In 1776, numerous individuals, families, committees, congregations, localities, and states had already proclaimed their independence, and almost no remaining imperial structure could continue to operate with any legitimacy in what would very soon become thirteen states. By the very beginning of July of 1776, it became clear that members of Congress would have to catch up quickly to the more activist localities, hoping to rein in the movement of independence before it got out of hand and splintered from lack of central direction and a coherent philosophy.
While the passage of the Declaration came on July 4, the members of the Second Continental Congress did not sign the venerable document until August 2.
Here are ten facts about the American founding that are worth knowing and contemplating as our country celebrates its independence on the Fourth of July.
1. At the time of the passage and signing of the Declaration, roughly 2.15 million persons lived in the 13 colonies. Of those not enslaved, the vast majority was of Anglo-Saxon-Celtic descent and nearly 100% were Protestant. The “fierce spirit of liberty is stronger in the English Colonies probably than in any other people on the earth. . . . Religion, always a principle of energy, in this new people is no way worn out or impaired,” Edmund Burke stated publically in 1775. “The people are Protestants; and of that kind which is most adverse to all implicit submission of mind and opinion.”
2. Within Parliament and English governance, a debate had raged regarding the nature of the British Empire itself. Should it exist as a decentralized empire—an extended commonwealth of like-minded peoples held together by language, religion, and economic interests? King George II, William Pitt the Elder, Lord Newcastle, and Edmund Burke had favored this, believing it essential to keep the colonies as free and productive as possible. “The Americans are the SONS, not the BASTARDS of England,” Pitt had argued. King George III had a very different vision for the empire, and he began to push his notions of a centralized empire from the very beginning of his reign.

- _WORK ORDER 1_
Echo the passage on the American founding word for word, beginning at the words that have "2. Within Parliament" and stopping after "of his reign.".
- _WORK ORDER 2_
According to the passage on the American founding, on what date did the members of the Second Continental Congress sign the Declaration?

- _STUDY MATERIAL_
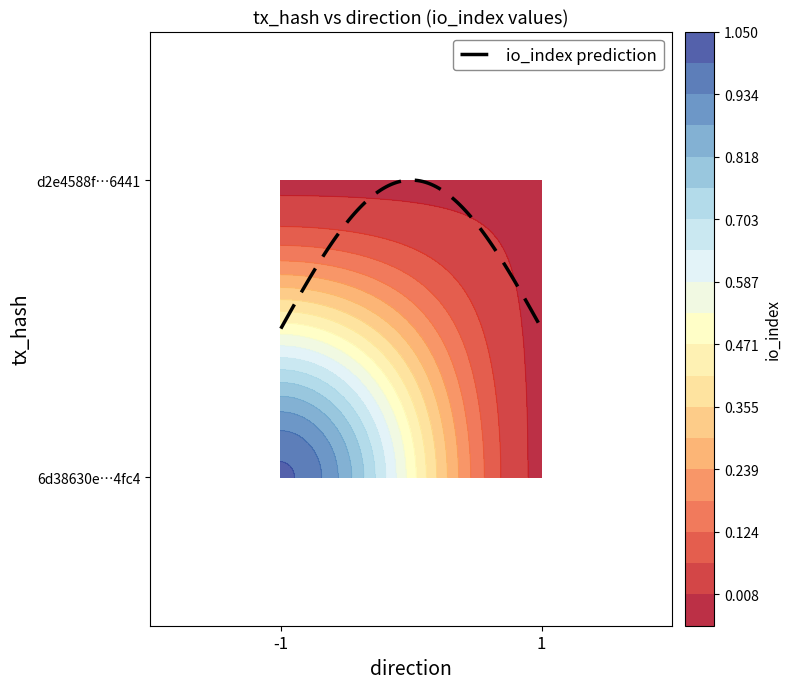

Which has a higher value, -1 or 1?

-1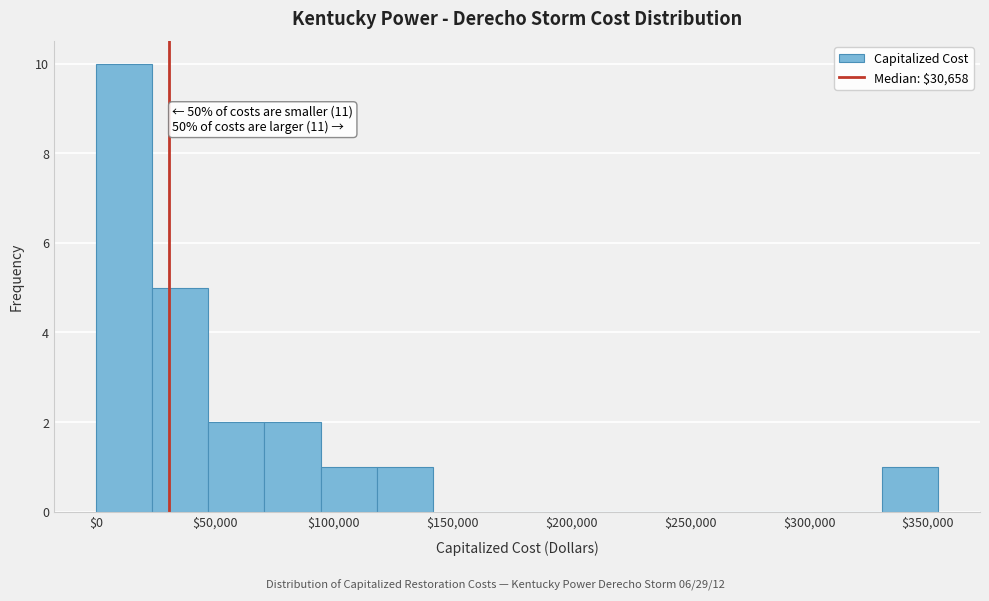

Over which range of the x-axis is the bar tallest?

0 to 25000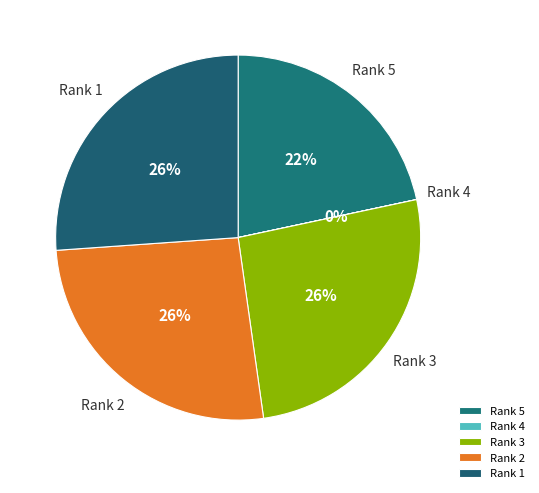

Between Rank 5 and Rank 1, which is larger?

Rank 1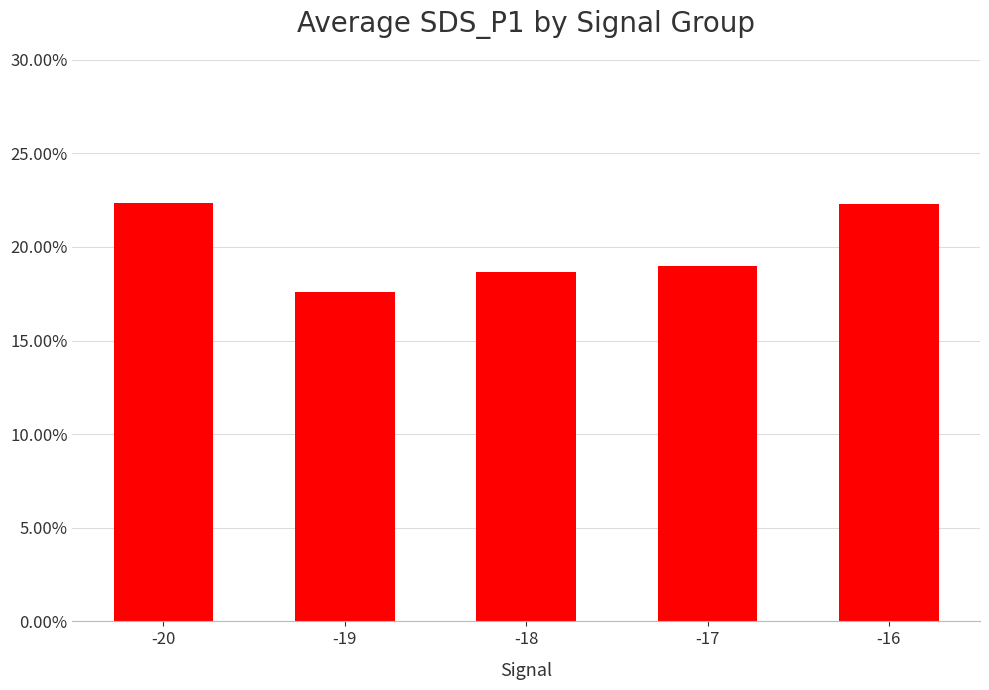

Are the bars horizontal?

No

- _EXPECTED ANSWER 1_
2. Within Parliament and English governance, a debate had raged regarding the nature of the British Empire itself. Should it exist as a decentralized empire—an extended commonwealth of like-minded peoples held together by language, religion, and economic interests? King George II, William Pitt the Elder, Lord Newcastle, and Edmund Burke had favored this, believing it essential to keep the colonies as free and productive as possible. “The Americans are the SONS, not the BASTARDS of England,” Pitt had argued. King George III had a very different vision for the empire, and he began to push his notions of a centralized empire from the very beginning of his reign.

- _EXPECTED ANSWER 2_
August 2